La promoción de la solidaridad, sin embargo, requiere emociones positivas. Así que la selección natural tuvo que encontrar formas de acallar las emociones negativas y fortalecer las positivas, afirma Turner.

Y aquí entra en juego su concepto de elaboraciones de primer y segundo orden, que son emociones producidas por la combinación de dos o más emociones primarias.

Así, por ejemplo, una combinación de felicidad y rabia genera venganza, mientras que los celos son la combinación de rabia y miedo. Y la veneración, que es un sentimiento eminentemente religioso, es una combinación de miedo y felicidad.

Las elaboraciones de segundo orden, por su parte, son todavía más complejas y se produjeron en la evolución del Homo erectus (hace 1,8 millones de año) al Homo sapiens (hace unos 200.000 años).
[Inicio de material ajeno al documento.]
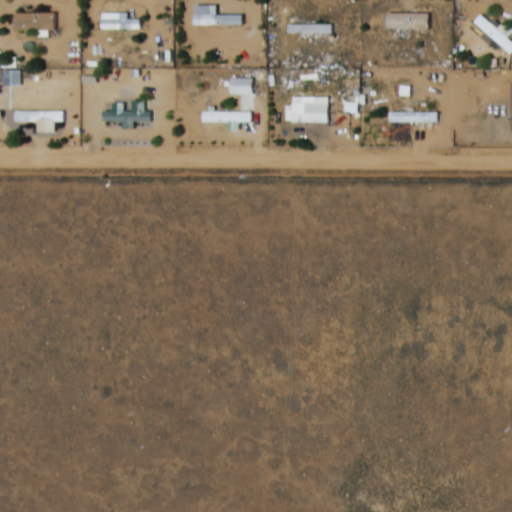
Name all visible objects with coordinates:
building: (222, 13)
building: (414, 16)
building: (126, 17)
building: (216, 17)
building: (42, 20)
building: (409, 21)
building: (36, 22)
building: (120, 22)
building: (316, 24)
building: (496, 27)
building: (311, 29)
building: (495, 34)
building: (54, 59)
building: (12, 78)
building: (243, 86)
building: (314, 109)
building: (47, 113)
building: (419, 113)
building: (134, 114)
building: (311, 114)
building: (235, 115)
building: (414, 116)
building: (228, 117)
building: (42, 118)
building: (133, 118)
road: (256, 159)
Culpa y vergüenza, por ejemplo, dos emociones cruciales para el desarrollo de la religión, son una combinación de tristeza, miedo y rabia.

Es difícil imaginar una religión sin la capacidad de experimentar esas elaboraciones emocionales, por la misma razón que también es difícil imaginarse grupos sociales cercanos en su ausencia: semejante paleta emocional nos amarra a los otros a un nivel visceral.